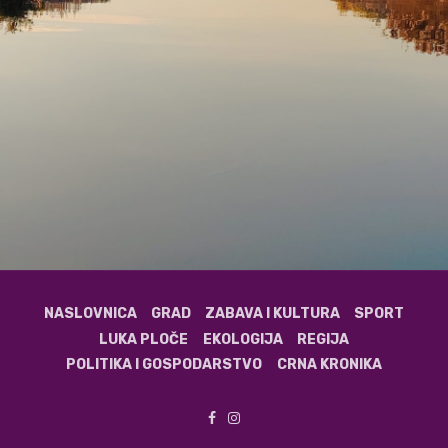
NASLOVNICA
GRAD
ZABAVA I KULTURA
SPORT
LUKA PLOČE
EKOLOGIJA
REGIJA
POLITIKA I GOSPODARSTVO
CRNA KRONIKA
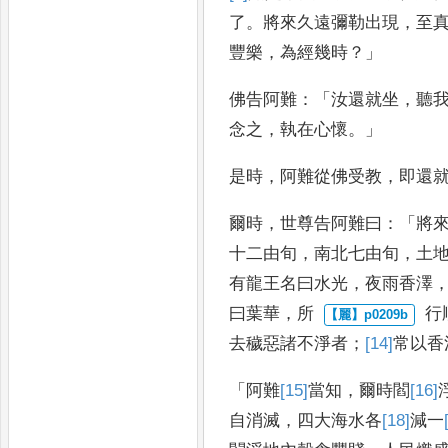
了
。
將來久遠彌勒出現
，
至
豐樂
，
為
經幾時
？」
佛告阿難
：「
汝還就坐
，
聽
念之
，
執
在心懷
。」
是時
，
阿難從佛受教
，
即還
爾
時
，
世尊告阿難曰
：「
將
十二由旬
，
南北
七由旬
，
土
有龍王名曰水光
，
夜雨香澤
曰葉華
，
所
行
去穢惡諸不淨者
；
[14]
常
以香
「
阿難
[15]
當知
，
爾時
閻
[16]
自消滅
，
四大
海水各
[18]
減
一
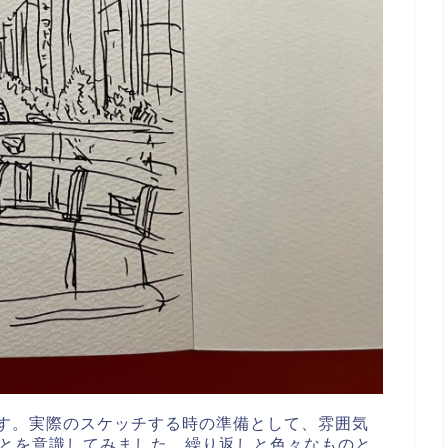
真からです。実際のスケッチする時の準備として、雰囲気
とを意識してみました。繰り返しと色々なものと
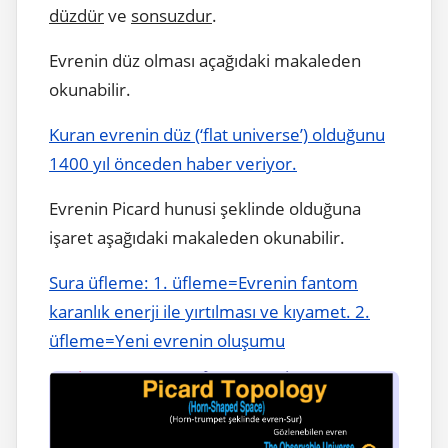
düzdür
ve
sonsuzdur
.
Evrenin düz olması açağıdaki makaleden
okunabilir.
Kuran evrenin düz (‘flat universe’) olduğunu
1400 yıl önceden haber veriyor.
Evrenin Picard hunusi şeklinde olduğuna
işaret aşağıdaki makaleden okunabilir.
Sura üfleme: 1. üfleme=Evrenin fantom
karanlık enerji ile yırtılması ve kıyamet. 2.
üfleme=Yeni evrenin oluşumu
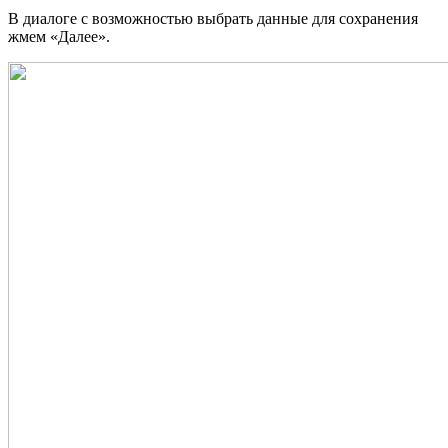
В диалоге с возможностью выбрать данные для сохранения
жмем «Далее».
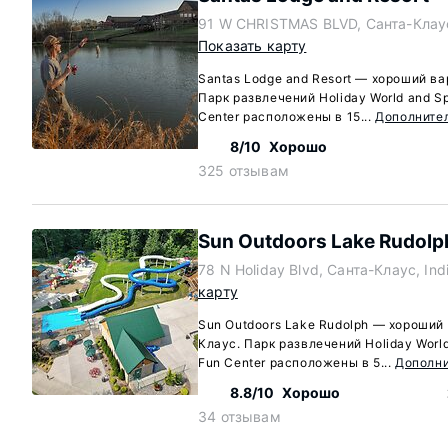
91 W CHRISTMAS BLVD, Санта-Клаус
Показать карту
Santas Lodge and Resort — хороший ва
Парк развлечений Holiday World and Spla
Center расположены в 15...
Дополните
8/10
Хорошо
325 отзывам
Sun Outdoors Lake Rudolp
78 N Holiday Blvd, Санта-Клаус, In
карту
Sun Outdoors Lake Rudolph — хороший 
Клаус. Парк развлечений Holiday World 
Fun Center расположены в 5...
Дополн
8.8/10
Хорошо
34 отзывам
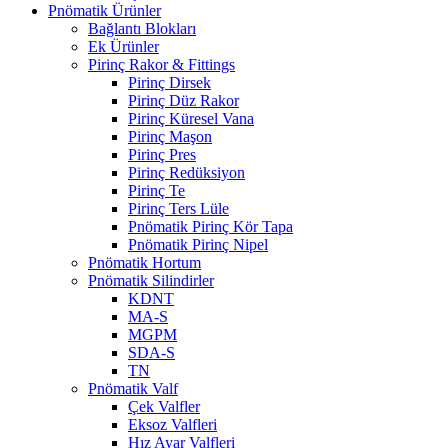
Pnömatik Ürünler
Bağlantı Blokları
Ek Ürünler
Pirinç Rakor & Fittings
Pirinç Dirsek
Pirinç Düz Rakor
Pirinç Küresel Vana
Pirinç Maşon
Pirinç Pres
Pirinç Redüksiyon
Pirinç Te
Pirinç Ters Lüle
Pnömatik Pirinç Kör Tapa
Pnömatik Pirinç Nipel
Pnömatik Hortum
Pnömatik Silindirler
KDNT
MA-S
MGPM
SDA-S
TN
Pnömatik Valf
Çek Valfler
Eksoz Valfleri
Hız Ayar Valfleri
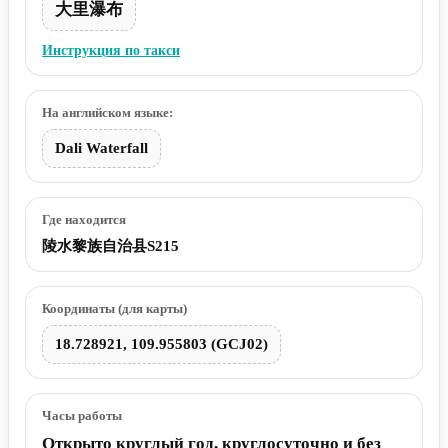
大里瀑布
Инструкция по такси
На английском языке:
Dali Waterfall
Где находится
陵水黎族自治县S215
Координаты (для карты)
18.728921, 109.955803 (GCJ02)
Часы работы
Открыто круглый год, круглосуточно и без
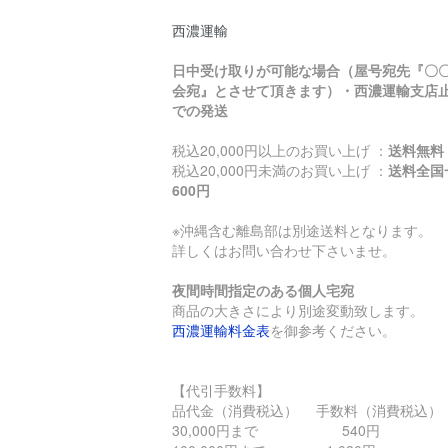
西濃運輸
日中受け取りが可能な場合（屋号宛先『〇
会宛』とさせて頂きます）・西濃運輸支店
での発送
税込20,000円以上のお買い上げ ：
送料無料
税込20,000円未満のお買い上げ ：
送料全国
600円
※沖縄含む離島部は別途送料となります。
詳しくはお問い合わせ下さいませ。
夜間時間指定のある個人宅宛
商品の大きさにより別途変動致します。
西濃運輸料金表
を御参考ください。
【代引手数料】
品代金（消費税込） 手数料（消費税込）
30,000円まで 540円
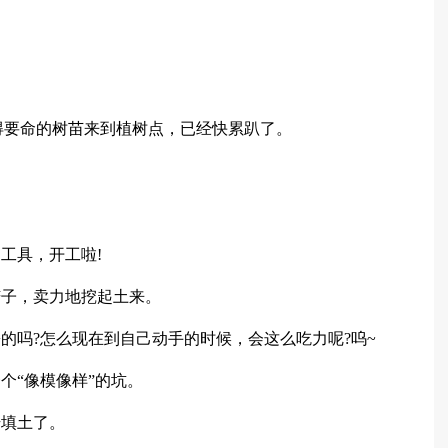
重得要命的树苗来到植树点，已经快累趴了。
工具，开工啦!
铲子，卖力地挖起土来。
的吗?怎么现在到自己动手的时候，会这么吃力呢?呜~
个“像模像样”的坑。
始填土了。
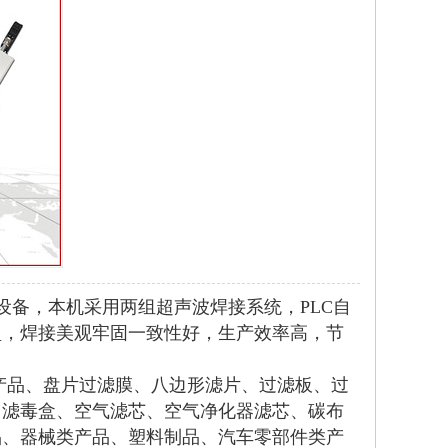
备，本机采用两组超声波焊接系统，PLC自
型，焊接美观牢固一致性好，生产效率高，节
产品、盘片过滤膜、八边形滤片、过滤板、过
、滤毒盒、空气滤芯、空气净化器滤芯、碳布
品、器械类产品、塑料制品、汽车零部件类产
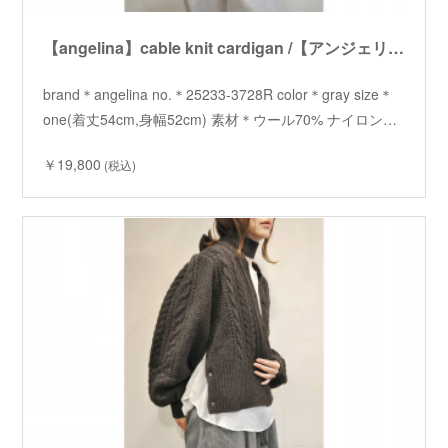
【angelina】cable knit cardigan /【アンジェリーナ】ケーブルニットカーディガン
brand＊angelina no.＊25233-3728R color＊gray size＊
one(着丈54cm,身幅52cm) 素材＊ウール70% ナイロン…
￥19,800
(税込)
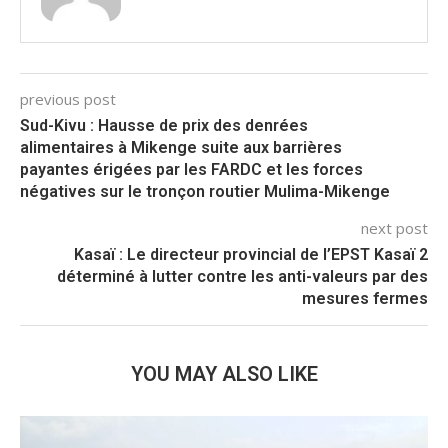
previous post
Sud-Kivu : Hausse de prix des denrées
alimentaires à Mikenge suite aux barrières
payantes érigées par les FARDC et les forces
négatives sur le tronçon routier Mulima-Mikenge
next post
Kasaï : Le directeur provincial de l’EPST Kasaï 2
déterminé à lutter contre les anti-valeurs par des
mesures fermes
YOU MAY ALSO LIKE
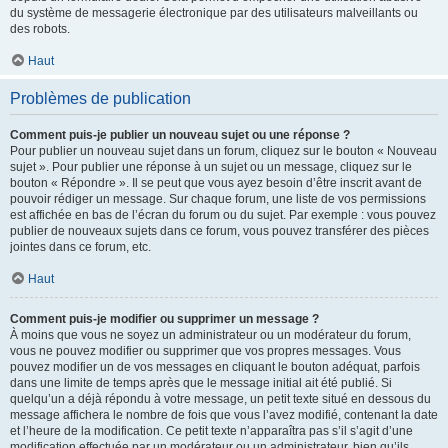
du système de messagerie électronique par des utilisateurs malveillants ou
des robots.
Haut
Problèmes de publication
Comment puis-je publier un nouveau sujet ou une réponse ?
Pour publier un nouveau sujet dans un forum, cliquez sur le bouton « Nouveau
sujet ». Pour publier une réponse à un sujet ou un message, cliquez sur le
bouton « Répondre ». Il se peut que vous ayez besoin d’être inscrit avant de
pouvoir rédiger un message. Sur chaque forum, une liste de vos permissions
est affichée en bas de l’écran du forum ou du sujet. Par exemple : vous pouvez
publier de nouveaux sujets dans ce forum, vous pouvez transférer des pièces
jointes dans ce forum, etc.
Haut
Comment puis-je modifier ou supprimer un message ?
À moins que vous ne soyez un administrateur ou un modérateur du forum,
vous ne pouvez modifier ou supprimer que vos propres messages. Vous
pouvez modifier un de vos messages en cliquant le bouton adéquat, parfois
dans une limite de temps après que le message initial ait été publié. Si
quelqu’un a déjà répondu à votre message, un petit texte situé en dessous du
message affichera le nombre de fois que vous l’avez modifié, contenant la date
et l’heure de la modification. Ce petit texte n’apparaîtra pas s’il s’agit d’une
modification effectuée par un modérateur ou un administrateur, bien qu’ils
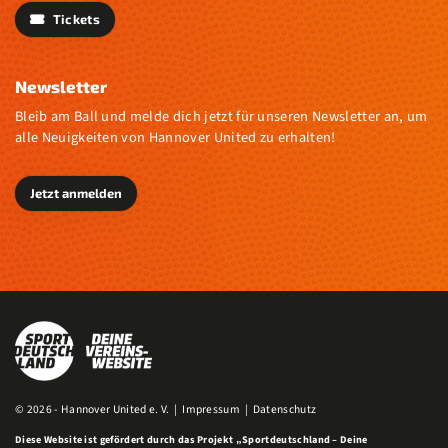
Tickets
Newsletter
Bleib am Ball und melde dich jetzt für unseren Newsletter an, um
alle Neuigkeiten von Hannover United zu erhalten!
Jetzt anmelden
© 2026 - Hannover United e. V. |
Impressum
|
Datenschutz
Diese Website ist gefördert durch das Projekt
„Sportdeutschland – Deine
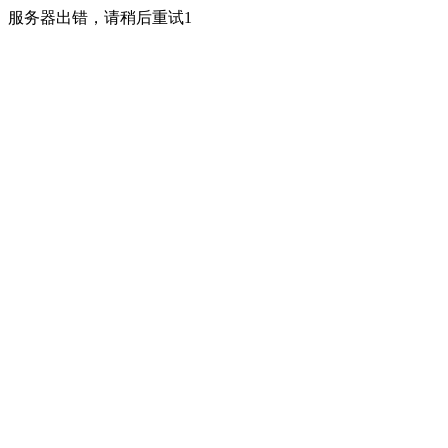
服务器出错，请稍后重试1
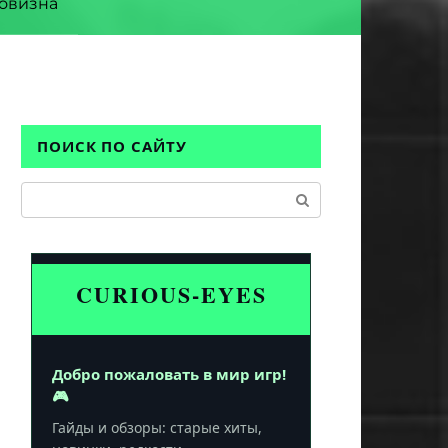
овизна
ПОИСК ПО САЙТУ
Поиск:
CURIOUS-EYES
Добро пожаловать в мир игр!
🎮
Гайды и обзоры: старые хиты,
+===+
What the exercise asks
Put all the text read from the data above into one numbered list, one line per item, with blank lines dropped. Leave the pictures out of your answer.

Solution to the problem
1. NASLOVNICA
2. GRAD
3. ZABAVA I KULTURA
4. SPORT
5. LUKA PLOČE
6. EKOLOGIJA
7. REGIJA
8. POLITIKA I GOSPODARSTVO
9. CRNA KRONIKA
10. 了
11. 。
12. 將來久遠彌勒出現
13. ，
14. 至
15. 豐樂
16. ，
17. 為
18. 經幾時
19. ？」
20. 佛告阿難
21. ：「
22. 汝還就坐
23. ，
24. 聽
25. 念之
26. ，
27. 執
28. 在心懷
29. 。」
30. 是時
31. ，
32. 阿難從佛受教
33. ，
34. 即還
35. 爾
36. 時
37. ，
38. 世尊告阿難曰
39. ：「
40. 將
41. 十二由旬
42. ，
43. 南北
44. 七由旬
45. ，
46. 土
47. 有龍王名曰水光
48. ，
49. 夜雨香澤
50. 曰葉華
51. ，
52. 所
53. 行
54. 去穢惡諸不淨者
55. ；
56. [14]
57. 常
58. 以香
59. 「
60. 阿難
61. [15]
62. 當知
63. ，
64. 爾時
65. 閻
66. [16]
67. 自消滅
68. ，
69. 四大
70. 海水各
71. [18]
72. 減
73. 一
74. 真からです。実際のスケッチする時の準備として、雰囲気
75. とを意識してみました。繰り返しと色々なものと
76. düzdür
77. ve
78. sonsuzdur
79. .
80. Evrenin düz olması açağıdaki makaleden
81. okunabilir.
82. Kuran evrenin düz (‘flat universe’) olduğunu
83. 1400 yıl önceden haber veriyor.
84. Evrenin Picard hunusi şeklinde olduğuna
85. işaret aşağıdaki makaleden okunabilir.
86. Sura üfleme: 1. üfleme=Evrenin fantom
87. karanlık enerji ile yırtılması ve kıyamet. 2.
88. üfleme=Yeni evrenin oluşumu
89. В диалоге с возможностью выбрать данные для сохранения
90. жмем «Далее».
91. 91 W CHRISTMAS BLVD, Санта-Клаус
92. Показать карту
93. Santas Lodge and Resort — хороший ва
94. Парк развлечений Holiday World and Spla
95. Center расположены в 15...
96. Дополните
97. 8/10
98. Хорошо
99. 325 отзывам
100. Sun Outdoors Lake Rudolp
101. 78 N Holiday Blvd, Санта-Клаус, In
102. карту
103. Sun Outdoors Lake Rudolph — хороший 
104. Клаус. Парк развлечений Holiday World 
105. Fun Center расположены в 5...
106. Дополн
107. 8.8/10
108. Хорошо
109. 34 отзывам
110. Pnömatik Ürünler
111. Bağlantı Blokları
112. Ek Ürünler
113. Pirinç Rakor & Fittings
114. Pirinç Dirsek
115. Pirinç Düz Rakor
116. Pirinç Küresel Vana
117. Pirinç Maşon
118. Pirinç Pres
119. Pirinç Redüksiyon
120. Pirinç Te
121. Pirinç Ters Lüle
122. Pnömatik Pirinç Kör Tapa
123. Pnömatik Pirinç Nipel
124. Pnömatik Hortum
125. Pnömatik Silindirler
126. KDNT
127. MA-S
128. MGPM
129. SDA-S
130. TN
131. Pnömatik Valf
132. Çek Valfler
133. Eksoz Valfleri
134. Hız Ayar Valfleri
135. 大里瀑布
136. Инструкция по такси
137. На английском языке:
138. Dali Waterfall
139. Где находится
140. 陵水黎族自治县S215
141. Координаты (для карты)
142. 18.728921, 109.955803 (GCJ02)
143. Часы работы
144. Открыто круглый год, круглосуточно и без
145. 西濃運輸
146. 日中受け取りが可能な場合（屋号宛先『〇
147. 会宛』とさせて頂きます）・西濃運輸支店
148. での発送
149. 税込20,000円以上のお買い上げ ：
150. 送料無料
151. 税込20,000円未満のお買い上げ ：
152. 送料全国
153. 600円
154. ※沖縄含む離島部は別途送料となります。
155. 詳しくはお問い合わせ下さいませ。
156. 夜間時間指定のある個人宅宛
157. 商品の大きさにより別途変動致します。
158. 西濃運輸料金表
159. を御参考ください。
160. 【代引手数料】
161. 品代金（消費税込） 手数料（消費税込）
162. 30,000円まで 540円
163. 重得要命的树苗来到植树点，已经快累趴了。
164. 工具，开工啦!
165. 铲子，卖力地挖起土来。
166. 的吗?怎么现在到自己动手的时候，会这么吃力呢?呜~
167. 个“像模像样”的坑。
168. 始填土了。
169. 备，本机采用两组超声波焊接系统，PLC自
170. 型，焊接美观牢固一致性好，生产效率高，节
171. 产品、盘片过滤膜、八边形滤片、过滤板、过
172. 、滤毒盒、空气滤芯、空气净化器滤芯、碳布
173. 品、器械类产品、塑料制品、汽车零部件类产
174. 【angelina】cable knit cardigan /【アンジェリーナ】ケーブルニットカーディガン
175. brand＊angelina no.＊25233-3728R color＊gray size＊
176. one(着丈54cm,身幅52cm) 素材＊ウール70% ナイロン…
177. ￥19,800
178. (税込)
179. previous post
180. Sud-Kivu : Hausse de prix des denrées
181. alimentaires à Mikenge suite aux barrières
182. payantes érigées par les FARDC et les forces
183. négatives sur le tronçon routier Mulima-Mikenge
184. next post
185. Kasaï : Le directeur provincial de l’EPST Kasaï 2
186. déterminé à lutter contre les anti-valeurs par des
187. mesures fermes
188. YOU MAY ALSO LIKE
189. du système de messagerie électronique par des utilisateurs malveillants ou
190. des robots.
191. Haut
192. Problèmes de publication
193. Comment puis-je publier un nouveau sujet ou une réponse ?
194. Pour publier un nouveau sujet dans un forum, cliquez sur le bouton « Nouveau
195. sujet ». Pour publier une réponse à un sujet ou un message, cliquez sur le
196. bouton « Répondre ». Il se peut que vous ayez besoin d’être inscrit avant de
197. pouvoir rédiger un message. Sur chaque forum, une liste de vos permissions
198. est affichée en bas de l’écran du forum ou du sujet. Par exemple : vous pouvez
199. publier de nouveaux sujets dans ce forum, vous pouvez transférer des pièces
200. jointes dans ce forum, etc.
201. Haut
202. Comment puis-je modifier ou supprimer un message ?
203. À moins que vous ne soyez un administrateur ou un modérateur du forum,
204. vous ne pouvez modifier ou supprimer que vos propres messages. Vous
205. pouvez modifier un de vos messages en cliquant le bouton adéquat, parfois
206. dans une limite de temps après que le message initial ait été publié. Si
207. quelqu’un a déjà répondu à votre message, un petit texte situé en dessous du
208. message affichera le nombre de fois que vous l’avez modifié, contenant la date
209. et l’heure de la modification. Ce petit texte n’apparaîtra pas s’il s’agit d’une
210. modification effectuée par un modérateur ou un administrateur, bien qu’ils
211. Tickets
212. Newsletter
213. Bleib am Ball und melde dich jetzt für unseren Newsletter an, um
214. alle Neuigkeiten von Hannover United zu erhalten!
215. Jetzt anmelden
216. © 2026 - Hannover United e. V. |
217. Impressum
218. |
219. Datenschutz
220. Diese Website ist gefördert durch das Projekt
221. „Sportdeutschland – Deine
222. 服务器出错，请稍后重试1
223. овизна
224. ПОИСК ПО САЙТУ
225. Поиск:
226. CURIOUS-EYES
227. Добро пожаловать в мир игр!
228. 🎮
229. Гайды и обзоры: старые хиты,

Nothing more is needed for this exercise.